Tuesday, 10 January 2017
Dear Professor Stirling,
Congratulations on a most beautiful and demanding collection of conversations with works of art in the Flinders collection. I am stunned and delighted by the connections being made. To have the Microscope Project here with its insistence on connecting the sciences and humanities as it does in the Hub, to have so much that speaks of so many aspects of life is compelling. And to have some of the ‘conversations’ as poems! Please express my appreciation to all who made this book possible.
It will take quite a while to read each one. Nothing is to be hurried about this. It is a book to go back to again and again.
You rightly emphasize the significance of the Flinders University Art Museum and the City Gallery and its role as ‘a site of inspiration and creativity and fertile ground fro meaningful engagement with our students, staff and the wider world.” That speaks of the need for recognition of the role of the humanities is the life of the university.
So many areas of the university that speak directly and certainly to the past, present and future of human existence are well represented. I note in his Foreword that the Deputy Vice Chancellor (Research), Professor Saint, says “Above all the collections are a unique and extraordinary intellectual resource, not only for the study of art but as a tool for teaching, learning and research across topics and in myriad disciplines.
It is for this reason that I list here so many of the areas of the university that took part in these conversations, showing that they recognise the vital connections across the disciplines that the divisive and destructive ‘two cultures’ notion set out to destroy to the disadvantage of all. Art is the unifying element. It is the catalyst here and I am so grateful that Flinders University has made it possible for so many of its members to contribute to the conversations. One must buy the book to read how each person responds to the work he or she has chosen. One discovers in this way what each contributor brings to her and his role as part of the Flinders University community. That is what is here for me in “Speak to Me”.

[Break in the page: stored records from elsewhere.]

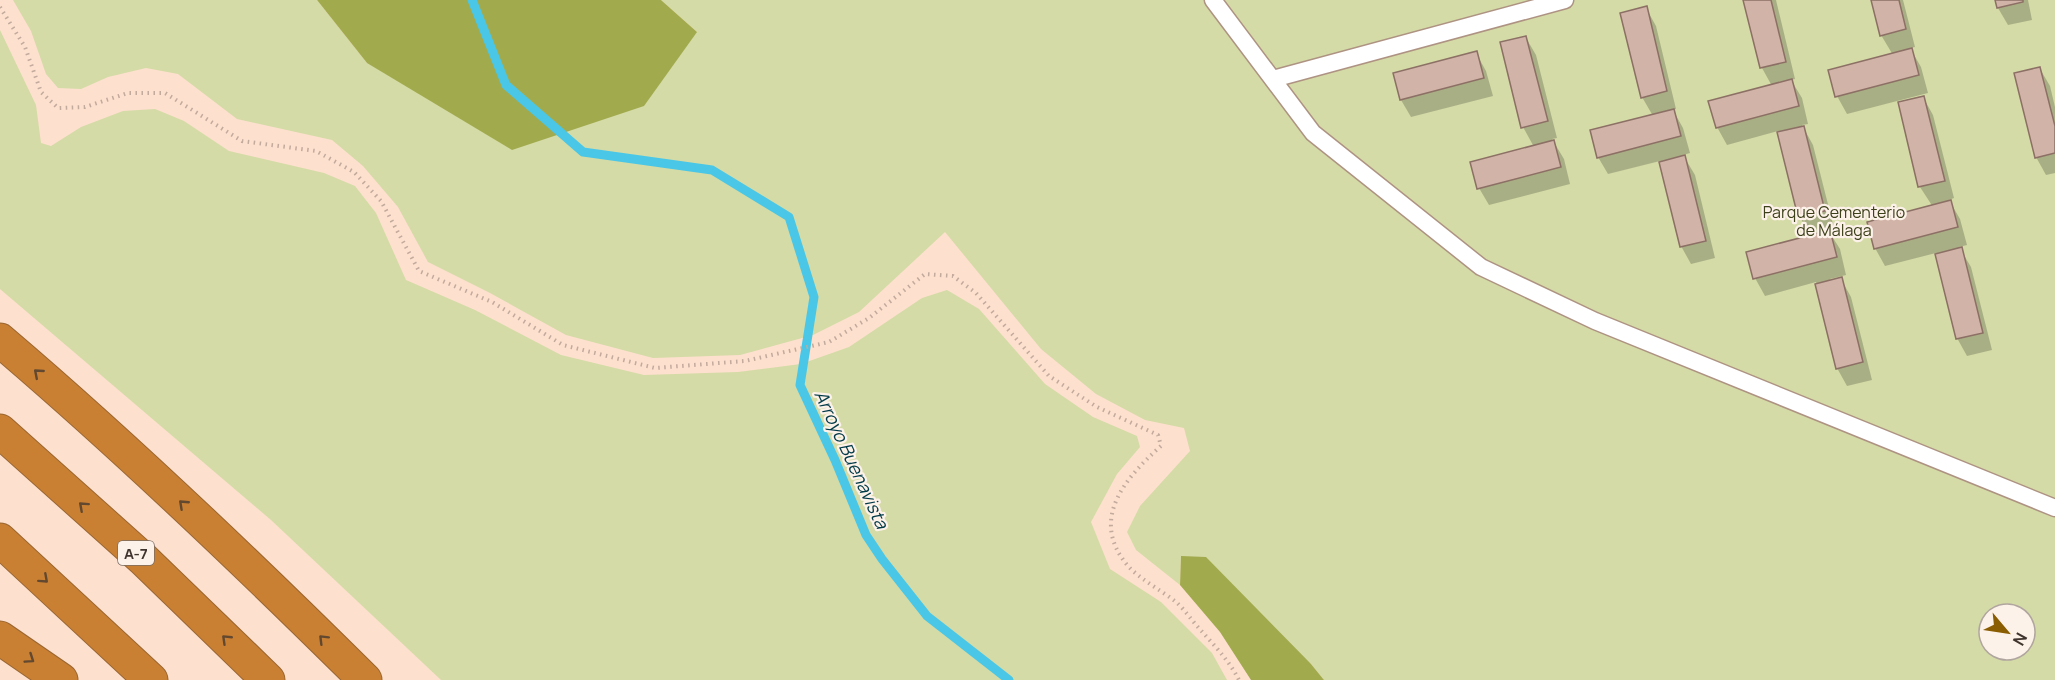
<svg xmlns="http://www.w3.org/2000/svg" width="2055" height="680" viewBox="0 0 2055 680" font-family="Manrope,sans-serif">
<rect width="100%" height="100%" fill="#fde0ce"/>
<g fill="#d4dba6" fill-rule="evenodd">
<path d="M13 0H317L367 63 697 32 661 0H2055V680H1324L1311 664 1181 556 1180 585 1136 550 1127 532 1140 506 1190 451 1184 428 1145 420 1096 394 1041 349 945 232 859 312 813 335 740 355 653 358 566 335 490 293 428 262 398 207 363 166 332 140 237 119 178 74 146 68 108 77 81 89 58 88 46 74 31 31ZM1989 614H2025V650H1989Z"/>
<path d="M0 30 36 105 41 143 51 146 81 127 123 111 155 109 184 121 229 151 324 173 355 186 376 213 406 280 475 310 561 355 644 375 738 372 801 364 849 347 922 298 947 290 979 309 1045 384 1093 417 1137 436 1140 447 1117 474 1091 522 1110 569 1161 602 1212 653 1227 680H441L271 520 0 289Z"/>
</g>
<g fill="#a2aa4e">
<path d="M317 0H661L697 32 644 106 512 150 367 63Z"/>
<path d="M1181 556 1206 557 1311 664 1324 680H1251L1220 632 1180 585Z"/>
</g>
<g fill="#0003">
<path d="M1745 0H1776L1795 79 1791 80 1802 98 1808 124 1802 125 1813 145 1834 228 1828 230 1840 249 1846 275 1830 279 1831 282 1841 279 1851 297 1872 380 1847 386 1837 368 1816 282 1765 296 1755 278 1811 237 1800 217 1778 131 1727 145 1717 127 1772 86 1762 68Z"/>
<path d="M1873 0H1903L1915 47 1910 48 1921 67 1928 93 1847 114 1837 96 1893 55 1881 35Z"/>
<path d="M1996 0H2028L2032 20 2008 25 1998 8Z"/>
<path d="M1646 8 1656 26 1676 109 1673 110 1683 128 1690 153 1683 155 1695 175 1715 258 1691 264 1681 246 1660 161 1608 174 1598 157 1653 116 1642 97Z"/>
<path d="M1526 38 1536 55 1557 138 1552 139 1564 159 1570 184 1489 205 1479 188 1534 147 1523 127Z"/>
<path d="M1476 53 1486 71 1493 96 1411 117 1401 100Z"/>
<path d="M2040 69 2050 86 2055 107V173L2046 175 2036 157Z"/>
<path d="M1923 97 1933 115 1954 198 1949 200 1960 219 1967 245 1959 247 1971 267 1992 350 1967 356 1957 338 1936 253 1885 266 1875 248 1933 207 1920 187Z"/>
</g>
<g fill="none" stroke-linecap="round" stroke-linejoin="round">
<path stroke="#4ac7e7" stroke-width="9" d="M472 0 506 85 583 152 712 170 789 217 814 297 800 385 835 460 866 535 882 559 927 616 1009 680"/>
</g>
<g fill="#d2b3a7" stroke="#8c7065" stroke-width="1.5">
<path d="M1743 0H1771L1786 62 1760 68Z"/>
<path d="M1871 0H1899L1906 29 1880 36Z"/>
<path d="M1995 0H2023V2L1997 8Z"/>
<path d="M1647 6 1667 91 1641 98 1620 13Z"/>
<path d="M1526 36 1548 121 1521 128 1500 42Z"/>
<path d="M1912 48 1919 75 1835 97 1828 70Z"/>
<path d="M1477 51 1484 78 1400 100 1393 73Z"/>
<path d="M2040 67 2055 126V153L2035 158 2014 73Z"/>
<path d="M1792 79 1799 106 1716 128 1708 101Z"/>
<path d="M1924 96 1945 181 1918 187 1898 102Z"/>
<path d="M1674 109 1681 136 1597 158 1590 130Z"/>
<path d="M1804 126 1825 211 1798 217 1777 132Z"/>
<path d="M1554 140 1561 167 1477 189 1470 162Z"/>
<path d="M1685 155 1706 241 1680 247 1659 162Z"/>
<path d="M1951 200 1958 227 1874 249 1867 222Z"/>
<path d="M1830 230 1837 257 1753 279 1746 252Z"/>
<path d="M1962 247 1983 333 1956 339 1935 254Z"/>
<path d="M1842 277 1863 362 1836 369 1815 284Z"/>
</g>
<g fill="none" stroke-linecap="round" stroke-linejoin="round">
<defs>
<g id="service">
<path d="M1213 0 1313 133 1481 267 1595 321 2055 508"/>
<path d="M1273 79 1565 0"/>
</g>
<g id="motorway">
<path d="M0 340C127 448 247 563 365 680"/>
<path d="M0 431 143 559 268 680"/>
<path d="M0 540 151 680"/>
<path d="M0 638 61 680"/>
</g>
</defs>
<use href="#service" stroke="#ae9383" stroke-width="19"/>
<use href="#motorway" stroke="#9a6631" stroke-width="35"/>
<path stroke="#c2aa9c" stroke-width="4" stroke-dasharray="1.5 4.5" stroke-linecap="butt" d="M0 7 25 47 41 92 58 108 85 107 128 93H165L242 141 316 151 354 172 381 201 419 271 492 302 563 345 655 368 745 361 829 342 869 318 925 274 953 276 976 293 1049 376 1097 407 1158 435 1161 446C1124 479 1089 520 1128 566 1141 580 1161 590 1176 602 1184 609 1190 618 1197 626 1212 643 1229 660 1239 680"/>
<use href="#service" stroke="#fff" stroke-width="16"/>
<use href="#motorway" stroke="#ca8033" stroke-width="33"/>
</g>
<defs><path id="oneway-chevron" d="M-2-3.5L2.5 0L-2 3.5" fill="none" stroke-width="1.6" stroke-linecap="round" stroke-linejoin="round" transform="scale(1.5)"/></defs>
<g stroke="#62482f">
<use href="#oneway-chevron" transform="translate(38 373) rotate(-139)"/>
<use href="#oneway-chevron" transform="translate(183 504) rotate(-137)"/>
<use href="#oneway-chevron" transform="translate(83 506) rotate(-138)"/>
<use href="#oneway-chevron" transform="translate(44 579) rotate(42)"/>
<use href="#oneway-chevron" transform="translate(226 639) rotate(-136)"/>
<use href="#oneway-chevron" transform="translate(323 639) rotate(-135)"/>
<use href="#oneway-chevron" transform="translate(30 659) rotate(34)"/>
</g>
<g text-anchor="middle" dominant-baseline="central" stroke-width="4.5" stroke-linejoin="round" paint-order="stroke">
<rect fill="#fdf2ea" stroke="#796e66" stroke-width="1.5" x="118" y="541" width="36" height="24" rx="4.5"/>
<g font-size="15" font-weight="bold" fill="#40352e">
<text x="136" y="553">A-7</text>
</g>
<g font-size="16" fill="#3d411a" stroke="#fdf2ea">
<text x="1834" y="212">Parque Cementerio<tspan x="1834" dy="18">de Málaga</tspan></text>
</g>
<g font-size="18" font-style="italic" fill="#003a47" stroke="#fdf2ea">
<text transform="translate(852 459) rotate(65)">Arroyo Buenavista</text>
</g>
</g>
<g transform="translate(2007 632) rotate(119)"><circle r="28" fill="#fdf2ea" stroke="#b1a69f" stroke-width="1.5"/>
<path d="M0-4.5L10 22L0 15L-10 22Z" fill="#8b5d02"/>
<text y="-9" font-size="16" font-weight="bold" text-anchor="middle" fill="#40352e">N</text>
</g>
</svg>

As a former member of Council and the Senate to see so many connections across the disciplines, in these lateral ways, gives me hope for the future. Medicine is here. Anatomy and Histology. Health Sciences. The Humanities and the Creative Arts – English, Creative Writing and Australian Studies. Hydrogeology and Ground water. Environment. The Adelaide College of the Arts. A PhD candidate in Law. The School of Computer Science, Engineering and Mathematics. Psychology. Project Officers. Tjilbruke Teaching and Learning. Oasis – fostering intellectual as well as spiritual well being across all disciplines for everyone, (I was there, as a secular humanist, at its inception so I feel I can give here what Oasis means to me). History and International Relations. Flinders Business School. Archaeology. An Administrative Officer – Policy and Secretariat. Australian Studies. Social & Policy Studies, Politics & Public Policy. School of Biological Sciences – Palaeontology. The Grounds Operations Supervisor. The Collections Manager. The Office of Indigenous Strategy and Management. The National Institute of Labour Studies. The Caretaker – Facilities and Property Management. Exhibitions Manager Art Museum & City Gallery. Special Collections Librarian, Central Library. Manager -University Records & Archives. Tourism in the School of Humanities and Creative Arts. The School of Education. A Research Fellow conversing about ‘Data and Art’ and Yunggorendi Student Engagement. Department of Screen and Media. And Shakespeare is here in a conversation about Macbeth.
I should like this response of mine to go into the Alumni newsletter. I think the Alumni of the university and others should read and feel the special qualities each contributor brings in his and her response to the work chosen and what it indicates about their contribution to their place in the university. Art awakens emotional as well as intellectual responses. This is an outstanding contribution to Flinders University’s 50th anniversary and complements “Investigator Transformed” in a most important way as Flinders moves into its 51st year.